Is it true that if the fundamental groups of two spaces are isomorphic, then their first homology groups are isomorphic? I think the answer is yes;
Let $f:\pi_1(X)\to\pi_1(Y)$ be an isomorphism and $p:\pi_1(X)\to \pi_1(X)^*, q:\pi_1(Y)\to \pi_1(Y)^*$ be the quotient maps, where $\pi_1(X)^*, \pi_1(Y)^*$ are the abelianizations of the fundamental groups. I need to show that $p\circ f$ and $q\circ f^{-1}$ are isomorphisms. But I don't how to do that.
On
Since $H_1(X)$ is isomorphic to abelianization of $π_1(X)$ for $X$ path-connected and isomorphic groups have isomorphic abelinizations, positive answer to your question follows.

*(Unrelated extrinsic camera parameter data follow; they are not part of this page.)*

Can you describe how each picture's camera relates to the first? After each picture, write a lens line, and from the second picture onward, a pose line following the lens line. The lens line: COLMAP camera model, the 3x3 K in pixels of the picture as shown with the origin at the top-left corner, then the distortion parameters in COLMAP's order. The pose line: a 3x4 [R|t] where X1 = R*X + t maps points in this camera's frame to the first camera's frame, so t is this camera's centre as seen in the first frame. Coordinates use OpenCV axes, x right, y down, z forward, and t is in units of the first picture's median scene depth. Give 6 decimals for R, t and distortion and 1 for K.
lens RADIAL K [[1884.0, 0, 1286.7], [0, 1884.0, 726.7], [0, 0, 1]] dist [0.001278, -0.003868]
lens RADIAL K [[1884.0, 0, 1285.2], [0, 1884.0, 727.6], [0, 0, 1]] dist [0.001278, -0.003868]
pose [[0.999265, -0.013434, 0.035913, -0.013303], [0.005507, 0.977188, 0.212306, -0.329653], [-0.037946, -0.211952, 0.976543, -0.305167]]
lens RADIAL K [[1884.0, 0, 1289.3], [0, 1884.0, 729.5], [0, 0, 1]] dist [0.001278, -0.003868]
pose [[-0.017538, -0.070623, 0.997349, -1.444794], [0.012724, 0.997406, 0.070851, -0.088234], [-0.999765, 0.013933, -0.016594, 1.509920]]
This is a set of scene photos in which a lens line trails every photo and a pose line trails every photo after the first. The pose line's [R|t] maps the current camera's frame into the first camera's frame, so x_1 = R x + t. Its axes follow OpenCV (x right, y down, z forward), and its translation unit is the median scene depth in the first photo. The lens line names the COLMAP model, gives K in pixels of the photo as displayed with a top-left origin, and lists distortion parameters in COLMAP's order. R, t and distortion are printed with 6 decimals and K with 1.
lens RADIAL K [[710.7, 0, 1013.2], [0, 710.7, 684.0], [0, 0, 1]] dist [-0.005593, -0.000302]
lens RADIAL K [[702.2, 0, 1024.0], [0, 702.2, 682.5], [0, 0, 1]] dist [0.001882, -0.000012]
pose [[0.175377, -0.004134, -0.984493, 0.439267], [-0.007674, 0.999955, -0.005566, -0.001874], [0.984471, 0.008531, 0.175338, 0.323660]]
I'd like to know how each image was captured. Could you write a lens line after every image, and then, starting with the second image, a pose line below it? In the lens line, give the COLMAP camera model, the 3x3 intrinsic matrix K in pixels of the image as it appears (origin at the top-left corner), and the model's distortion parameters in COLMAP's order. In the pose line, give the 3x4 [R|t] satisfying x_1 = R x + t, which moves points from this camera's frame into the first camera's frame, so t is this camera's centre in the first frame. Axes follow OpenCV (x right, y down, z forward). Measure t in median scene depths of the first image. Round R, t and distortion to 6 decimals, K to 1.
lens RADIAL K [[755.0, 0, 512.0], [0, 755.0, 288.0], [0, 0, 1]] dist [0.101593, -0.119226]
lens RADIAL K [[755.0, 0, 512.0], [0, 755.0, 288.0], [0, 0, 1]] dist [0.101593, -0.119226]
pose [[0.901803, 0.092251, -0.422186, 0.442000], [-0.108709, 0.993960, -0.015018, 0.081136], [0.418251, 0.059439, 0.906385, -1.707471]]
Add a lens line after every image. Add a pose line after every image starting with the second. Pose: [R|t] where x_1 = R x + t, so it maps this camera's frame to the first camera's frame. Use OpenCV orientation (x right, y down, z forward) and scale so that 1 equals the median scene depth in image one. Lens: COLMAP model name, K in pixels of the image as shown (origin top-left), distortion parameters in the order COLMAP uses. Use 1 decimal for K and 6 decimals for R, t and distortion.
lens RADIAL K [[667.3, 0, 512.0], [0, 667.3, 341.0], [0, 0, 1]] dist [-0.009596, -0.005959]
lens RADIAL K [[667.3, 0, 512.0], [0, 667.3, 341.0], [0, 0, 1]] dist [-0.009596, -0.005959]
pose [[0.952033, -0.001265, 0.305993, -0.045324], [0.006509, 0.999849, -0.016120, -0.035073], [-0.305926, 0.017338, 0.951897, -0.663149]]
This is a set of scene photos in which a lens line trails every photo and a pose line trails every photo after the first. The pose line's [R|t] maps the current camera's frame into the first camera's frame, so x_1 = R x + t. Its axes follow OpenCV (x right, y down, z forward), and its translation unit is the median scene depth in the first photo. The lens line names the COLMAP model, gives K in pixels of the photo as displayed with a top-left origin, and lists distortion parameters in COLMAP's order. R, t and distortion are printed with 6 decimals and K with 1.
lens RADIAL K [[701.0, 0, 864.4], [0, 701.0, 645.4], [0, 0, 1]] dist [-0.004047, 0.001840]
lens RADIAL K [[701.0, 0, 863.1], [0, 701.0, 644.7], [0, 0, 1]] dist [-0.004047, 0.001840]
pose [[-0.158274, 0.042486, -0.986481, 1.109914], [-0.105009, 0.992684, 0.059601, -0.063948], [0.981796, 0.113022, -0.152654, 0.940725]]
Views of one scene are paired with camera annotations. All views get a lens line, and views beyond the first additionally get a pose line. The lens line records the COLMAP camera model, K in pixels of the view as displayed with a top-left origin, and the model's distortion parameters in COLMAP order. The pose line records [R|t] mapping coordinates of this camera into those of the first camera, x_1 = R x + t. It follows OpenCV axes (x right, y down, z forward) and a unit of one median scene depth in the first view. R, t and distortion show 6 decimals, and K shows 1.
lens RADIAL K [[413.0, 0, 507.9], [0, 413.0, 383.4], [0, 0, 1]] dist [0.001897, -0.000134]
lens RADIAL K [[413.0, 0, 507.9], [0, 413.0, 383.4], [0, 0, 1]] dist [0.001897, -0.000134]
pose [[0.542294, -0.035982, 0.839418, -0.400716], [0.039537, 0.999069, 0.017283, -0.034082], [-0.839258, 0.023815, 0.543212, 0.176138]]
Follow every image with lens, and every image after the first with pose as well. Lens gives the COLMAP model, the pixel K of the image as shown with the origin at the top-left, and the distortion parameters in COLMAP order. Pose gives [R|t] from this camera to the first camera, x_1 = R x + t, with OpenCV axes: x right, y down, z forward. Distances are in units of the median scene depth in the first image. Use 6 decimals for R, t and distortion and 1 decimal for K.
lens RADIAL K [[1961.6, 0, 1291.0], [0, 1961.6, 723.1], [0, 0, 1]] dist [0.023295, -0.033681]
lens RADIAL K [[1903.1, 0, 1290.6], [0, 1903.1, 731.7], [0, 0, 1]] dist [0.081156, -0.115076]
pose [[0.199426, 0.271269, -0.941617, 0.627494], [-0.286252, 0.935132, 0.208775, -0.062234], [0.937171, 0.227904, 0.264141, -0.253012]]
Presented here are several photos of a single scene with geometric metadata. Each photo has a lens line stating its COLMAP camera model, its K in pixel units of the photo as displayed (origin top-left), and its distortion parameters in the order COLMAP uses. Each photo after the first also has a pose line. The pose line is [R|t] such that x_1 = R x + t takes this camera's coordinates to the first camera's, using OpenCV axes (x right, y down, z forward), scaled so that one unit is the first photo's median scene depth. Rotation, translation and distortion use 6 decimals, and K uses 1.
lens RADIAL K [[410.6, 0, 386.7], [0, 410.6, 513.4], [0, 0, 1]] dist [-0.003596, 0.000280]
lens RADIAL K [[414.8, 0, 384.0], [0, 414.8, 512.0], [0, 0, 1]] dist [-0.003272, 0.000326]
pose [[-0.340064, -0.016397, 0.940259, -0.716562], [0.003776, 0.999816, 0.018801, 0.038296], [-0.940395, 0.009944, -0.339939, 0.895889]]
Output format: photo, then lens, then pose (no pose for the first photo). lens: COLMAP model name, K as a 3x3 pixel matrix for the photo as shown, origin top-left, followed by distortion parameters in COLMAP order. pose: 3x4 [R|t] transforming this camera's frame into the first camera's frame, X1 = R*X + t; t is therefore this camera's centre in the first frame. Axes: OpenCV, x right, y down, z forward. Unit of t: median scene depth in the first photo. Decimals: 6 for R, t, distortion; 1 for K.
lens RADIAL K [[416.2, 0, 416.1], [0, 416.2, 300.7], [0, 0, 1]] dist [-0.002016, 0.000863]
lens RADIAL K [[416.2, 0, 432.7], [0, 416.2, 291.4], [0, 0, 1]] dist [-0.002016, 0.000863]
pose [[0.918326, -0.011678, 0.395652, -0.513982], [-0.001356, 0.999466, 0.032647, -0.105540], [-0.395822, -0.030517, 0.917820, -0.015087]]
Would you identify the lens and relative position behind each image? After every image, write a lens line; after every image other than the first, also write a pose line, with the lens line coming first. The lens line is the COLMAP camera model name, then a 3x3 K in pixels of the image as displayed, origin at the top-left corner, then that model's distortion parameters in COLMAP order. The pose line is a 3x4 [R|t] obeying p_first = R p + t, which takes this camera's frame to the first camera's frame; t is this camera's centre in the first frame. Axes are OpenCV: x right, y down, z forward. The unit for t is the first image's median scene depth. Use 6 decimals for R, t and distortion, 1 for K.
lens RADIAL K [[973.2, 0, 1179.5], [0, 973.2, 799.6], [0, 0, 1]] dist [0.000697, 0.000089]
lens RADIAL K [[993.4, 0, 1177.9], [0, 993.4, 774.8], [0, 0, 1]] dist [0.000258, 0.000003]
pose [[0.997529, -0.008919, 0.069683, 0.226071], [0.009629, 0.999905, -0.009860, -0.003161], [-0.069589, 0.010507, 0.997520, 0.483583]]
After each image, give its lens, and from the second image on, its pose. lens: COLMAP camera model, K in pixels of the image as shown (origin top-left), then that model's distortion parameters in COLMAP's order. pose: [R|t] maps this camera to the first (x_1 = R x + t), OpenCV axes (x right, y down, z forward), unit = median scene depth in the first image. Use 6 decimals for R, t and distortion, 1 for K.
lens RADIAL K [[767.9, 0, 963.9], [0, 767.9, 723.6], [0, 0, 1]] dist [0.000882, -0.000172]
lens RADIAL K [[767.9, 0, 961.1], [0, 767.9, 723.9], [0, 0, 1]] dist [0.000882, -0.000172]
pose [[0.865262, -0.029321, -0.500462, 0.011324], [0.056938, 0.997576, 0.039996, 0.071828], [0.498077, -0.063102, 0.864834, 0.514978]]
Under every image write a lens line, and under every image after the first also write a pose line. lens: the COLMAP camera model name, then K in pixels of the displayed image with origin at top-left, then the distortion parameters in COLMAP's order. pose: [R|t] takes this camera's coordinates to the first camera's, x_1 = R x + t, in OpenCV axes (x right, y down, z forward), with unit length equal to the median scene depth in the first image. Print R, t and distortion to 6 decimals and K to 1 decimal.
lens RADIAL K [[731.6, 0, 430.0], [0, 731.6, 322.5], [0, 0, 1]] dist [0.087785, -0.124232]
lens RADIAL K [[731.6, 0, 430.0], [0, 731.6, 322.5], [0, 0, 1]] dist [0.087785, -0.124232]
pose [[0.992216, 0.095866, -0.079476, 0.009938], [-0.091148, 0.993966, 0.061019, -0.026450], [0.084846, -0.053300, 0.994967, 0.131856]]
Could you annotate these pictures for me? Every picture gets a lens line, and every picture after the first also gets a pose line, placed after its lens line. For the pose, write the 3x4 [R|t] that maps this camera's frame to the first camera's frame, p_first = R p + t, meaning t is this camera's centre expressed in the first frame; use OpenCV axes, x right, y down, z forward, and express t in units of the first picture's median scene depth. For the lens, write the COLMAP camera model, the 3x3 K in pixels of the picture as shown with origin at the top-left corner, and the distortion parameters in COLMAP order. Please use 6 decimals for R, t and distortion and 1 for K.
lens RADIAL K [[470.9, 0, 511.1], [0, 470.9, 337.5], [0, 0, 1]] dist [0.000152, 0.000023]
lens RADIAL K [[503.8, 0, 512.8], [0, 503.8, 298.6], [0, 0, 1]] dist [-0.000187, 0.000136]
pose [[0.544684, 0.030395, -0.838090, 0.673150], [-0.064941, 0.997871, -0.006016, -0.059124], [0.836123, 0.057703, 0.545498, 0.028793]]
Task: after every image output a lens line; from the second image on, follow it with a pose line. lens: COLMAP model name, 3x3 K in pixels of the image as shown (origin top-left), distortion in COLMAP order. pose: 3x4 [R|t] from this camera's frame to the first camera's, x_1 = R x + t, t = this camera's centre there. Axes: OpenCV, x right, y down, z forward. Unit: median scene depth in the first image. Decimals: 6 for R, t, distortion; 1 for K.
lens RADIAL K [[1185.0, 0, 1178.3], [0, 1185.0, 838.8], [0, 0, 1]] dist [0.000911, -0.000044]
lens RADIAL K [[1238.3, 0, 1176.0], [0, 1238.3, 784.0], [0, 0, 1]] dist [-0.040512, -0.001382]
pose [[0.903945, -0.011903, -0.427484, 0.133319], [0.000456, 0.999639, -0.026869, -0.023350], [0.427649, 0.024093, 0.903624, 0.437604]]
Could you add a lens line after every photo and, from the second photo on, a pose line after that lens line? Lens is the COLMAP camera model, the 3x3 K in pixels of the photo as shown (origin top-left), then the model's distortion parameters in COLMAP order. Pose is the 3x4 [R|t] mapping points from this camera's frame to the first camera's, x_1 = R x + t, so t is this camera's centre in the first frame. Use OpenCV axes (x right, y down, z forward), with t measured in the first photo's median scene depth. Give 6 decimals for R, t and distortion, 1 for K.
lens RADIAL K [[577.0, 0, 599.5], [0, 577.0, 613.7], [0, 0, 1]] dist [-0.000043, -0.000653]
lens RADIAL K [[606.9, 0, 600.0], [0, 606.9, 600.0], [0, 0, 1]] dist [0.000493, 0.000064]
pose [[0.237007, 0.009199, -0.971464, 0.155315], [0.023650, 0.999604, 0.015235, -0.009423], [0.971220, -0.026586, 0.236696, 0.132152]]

Abelinization is a functor from groups to abelian groups. Let $Ab(G)$ mean the abelinization of $G$ and let $π_G: G \to Ab(G)$ be the canonical projection. Then for any group homomorphism $f: G \to H$ there is unique homomorphism $Ab(f): Ab(G) \to Ab(H)$ such that $Ab(f) π_G = π_H f$ (this follows from universal property of abelinization which follows from the homomorphism theorem for groups). Now $Ab$ is a functor which means that $Ab(fg) = Ab(f) Ab(g)$ and $Ab(id_G) = id_{Ab(G)}$. Functors always preserve isomorphisms since if $f: G \to H$ is isomorphism and $g$ is its inverse then $Ab(f) Ab(g) = Ab(fg) = Ab(id_G) = id_{Ab(G)}$ and similary for $Ab(g) Ab(f)$ so $Ab(f)$ is isomorphism between the abelinizations and $Ab(g)$ is its inverse.
Intuitivelly it's obvious that isomorphic groups have isomorphic abelinization since the abelinization depends only on group structure.
$p\circ f^{-1}$ (this is the correct composition) is a homomorphism from $\pi_1(Y)$ to $\pi_1(X)^*$; it is not this map which is an isomorphism.
I will sketch the correct idea for you, avoiding the more sophisticated concepts from user87690's answer. Elements of $\pi_1(X)^*$ are equivalence classes of elements of $\pi_1(X)$; $g_1 \sim g_2$ if and only if $g_2 = g_1 h_1^{-1}h_2^{-1}h_1 h_2$ for appropriate $h_1, h_2 \in \pi_1(X)$. Given a homomorphism $f : \pi_1(X) \to \pi_1(Y)$, an obvious way to try to define a map from $\pi_1(X)^*$ to $\pi_1(Y)^*$ is $f^{\mathrm{ab}}: [g] \mapsto [f(g)]$, where $[]$ denotes equivalence class. You need to check that this is well-defined, i.e., independent of which choice of representative we take for the equivalence class, and is a homomorphism.
In the case that $f$ is an ismorphism, you should be able to check that $f^{\mathrm{ab}}$ is also an isomorphism.